By Trains Staff | January 7, 2022

| Last updated on March 30, 2024


Interborough Express would connect New York City neighborhoods

Map of proposed transit line connecting Brooklyn and Queens, showing possible connections with other transit
The route of the proposed Interborough Express. (MTA)

NEW YORK – New York Gov. Kathy Hochul Wednesday announced plans to move forward with the Interborough Express as part of her 2022 State of the State address. The Interborough Express project would use the existing right-of-way of the Bay Ridge Branch, a freight rail line that runs through Brooklyn and Queens, connecting the neighborhoods of Sunset Park, Borough Park, Kensington, Midwood, Flatbush, Flatlands, New Lots, Brownsville, East New York, Bushwick, Ridgewood, Middle Village, Maspeth, Elmhurst, and Jackson Heights with several new stations in communities not currently served by rail transit.

The 14-mile Bay Ridge Branch is owned by the Long Island Rail Road and operated by the New York & Atlantic Railway. It is the longest freight-only line of the LIRR, connecting the Montauk Branch and CSX’s Fremont Secondary to the Hell Gate Bridge at Glendale, Queens, with Upper New York Bay at Bay Ridge in Brooklyn. Carfloat service is provided by New York New Jersey Rail (owned by the Port Authority of New York and New Jersey) that operates between Greenville Yard at Greenville, N.Y., and 65th Street Yard at the Bay Ridge end of the line.

Hochul directed the Metropolitan Transportation Authority to immediately begin the environmental review process for the project, the first step in building the line that would connect communities in Brooklyn and Queens to as many as 17 subway lines and the Long Island Rail Road.

If adopted, the new service would improve transit access to communities along the corridor that is currently home to about 900,000 residents and 260,000 jobs, with growth expected by at least 41,000 people and 15,000 jobs in the next 25 years.

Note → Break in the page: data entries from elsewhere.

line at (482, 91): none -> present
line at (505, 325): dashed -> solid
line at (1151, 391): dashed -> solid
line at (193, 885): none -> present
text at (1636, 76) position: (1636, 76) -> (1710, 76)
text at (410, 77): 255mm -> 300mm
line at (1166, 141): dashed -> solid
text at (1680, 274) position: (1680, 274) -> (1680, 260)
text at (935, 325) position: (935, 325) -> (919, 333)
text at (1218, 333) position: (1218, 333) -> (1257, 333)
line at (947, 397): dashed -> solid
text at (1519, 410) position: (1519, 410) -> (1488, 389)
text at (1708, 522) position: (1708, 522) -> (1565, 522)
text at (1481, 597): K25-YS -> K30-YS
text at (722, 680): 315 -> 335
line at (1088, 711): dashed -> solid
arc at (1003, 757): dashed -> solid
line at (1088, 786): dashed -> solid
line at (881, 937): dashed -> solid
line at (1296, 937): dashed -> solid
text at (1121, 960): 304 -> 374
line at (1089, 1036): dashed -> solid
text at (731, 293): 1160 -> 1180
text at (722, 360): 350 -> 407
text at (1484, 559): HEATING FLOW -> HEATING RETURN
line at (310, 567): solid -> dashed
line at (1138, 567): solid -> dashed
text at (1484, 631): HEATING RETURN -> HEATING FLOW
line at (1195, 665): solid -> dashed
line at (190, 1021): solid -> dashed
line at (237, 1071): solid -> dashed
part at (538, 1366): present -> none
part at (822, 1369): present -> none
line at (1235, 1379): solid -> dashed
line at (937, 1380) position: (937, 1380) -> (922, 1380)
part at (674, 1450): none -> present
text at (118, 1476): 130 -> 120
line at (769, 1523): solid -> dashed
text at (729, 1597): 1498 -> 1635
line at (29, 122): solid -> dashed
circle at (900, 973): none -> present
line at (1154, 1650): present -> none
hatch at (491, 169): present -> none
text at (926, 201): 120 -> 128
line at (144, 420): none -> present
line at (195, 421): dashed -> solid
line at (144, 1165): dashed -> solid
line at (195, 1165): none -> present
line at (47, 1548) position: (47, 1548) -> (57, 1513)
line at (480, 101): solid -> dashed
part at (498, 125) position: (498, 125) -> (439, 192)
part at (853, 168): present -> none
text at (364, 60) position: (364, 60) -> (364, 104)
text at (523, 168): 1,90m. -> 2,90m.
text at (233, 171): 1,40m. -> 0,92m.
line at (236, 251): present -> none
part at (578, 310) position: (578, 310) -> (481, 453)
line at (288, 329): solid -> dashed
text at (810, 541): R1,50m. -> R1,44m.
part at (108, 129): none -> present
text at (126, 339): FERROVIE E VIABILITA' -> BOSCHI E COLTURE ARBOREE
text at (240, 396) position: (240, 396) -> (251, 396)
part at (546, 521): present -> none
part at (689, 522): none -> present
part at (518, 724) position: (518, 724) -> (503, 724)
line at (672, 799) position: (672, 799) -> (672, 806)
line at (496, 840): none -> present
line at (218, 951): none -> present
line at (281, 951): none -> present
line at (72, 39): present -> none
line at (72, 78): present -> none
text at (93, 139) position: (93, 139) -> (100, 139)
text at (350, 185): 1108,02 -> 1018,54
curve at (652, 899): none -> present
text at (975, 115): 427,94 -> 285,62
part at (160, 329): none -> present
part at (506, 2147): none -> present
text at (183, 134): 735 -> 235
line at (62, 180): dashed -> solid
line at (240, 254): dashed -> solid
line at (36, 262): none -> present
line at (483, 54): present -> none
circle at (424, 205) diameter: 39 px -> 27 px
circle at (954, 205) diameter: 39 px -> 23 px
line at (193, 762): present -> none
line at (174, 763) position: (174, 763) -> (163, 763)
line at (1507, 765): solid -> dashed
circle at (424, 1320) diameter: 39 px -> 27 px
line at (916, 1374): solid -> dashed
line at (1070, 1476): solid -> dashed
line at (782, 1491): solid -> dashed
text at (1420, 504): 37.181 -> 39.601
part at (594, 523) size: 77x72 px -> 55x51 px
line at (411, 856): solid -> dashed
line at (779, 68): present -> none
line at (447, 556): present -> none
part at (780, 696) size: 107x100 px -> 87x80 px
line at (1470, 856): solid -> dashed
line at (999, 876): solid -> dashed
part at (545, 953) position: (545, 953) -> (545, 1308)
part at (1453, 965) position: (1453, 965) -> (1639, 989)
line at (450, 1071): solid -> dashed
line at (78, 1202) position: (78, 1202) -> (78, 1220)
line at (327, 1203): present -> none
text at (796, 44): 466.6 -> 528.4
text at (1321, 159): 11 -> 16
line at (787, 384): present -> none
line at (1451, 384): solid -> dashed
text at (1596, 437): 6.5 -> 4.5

For many residents along the corridor, crossing from neighborhood to neighborhood is slow and tedious because existing subway lines are oriented toward Manhattan, even as many new work opportunities, schools, and services are located in the outer boroughs. The project would open connections among neighborhoods, across boroughs, and open up new opportunities for reverse commuting into Nassau and Suffolk counties.

Each day, more than 100,000 commuters make daily trips within or across Brooklyn and Queens, often relying on buses that get caught in traffic. The new route could lead to service that would provide end-to-end travel time of less than 40 minutes, although most trips would be along shorter segments of the line.

In addition to transit service, the existing Bay Ridge Branch can be used to provide harbor rail freight service. Gov. Hochul also directed the Port Authority to complete environmental review for the Cross Harbor Rail Freight Tunnel, a proposed tunnel under Upper New York Bay between northeastern New Jersey and Long Island that would replace the carfloat operation.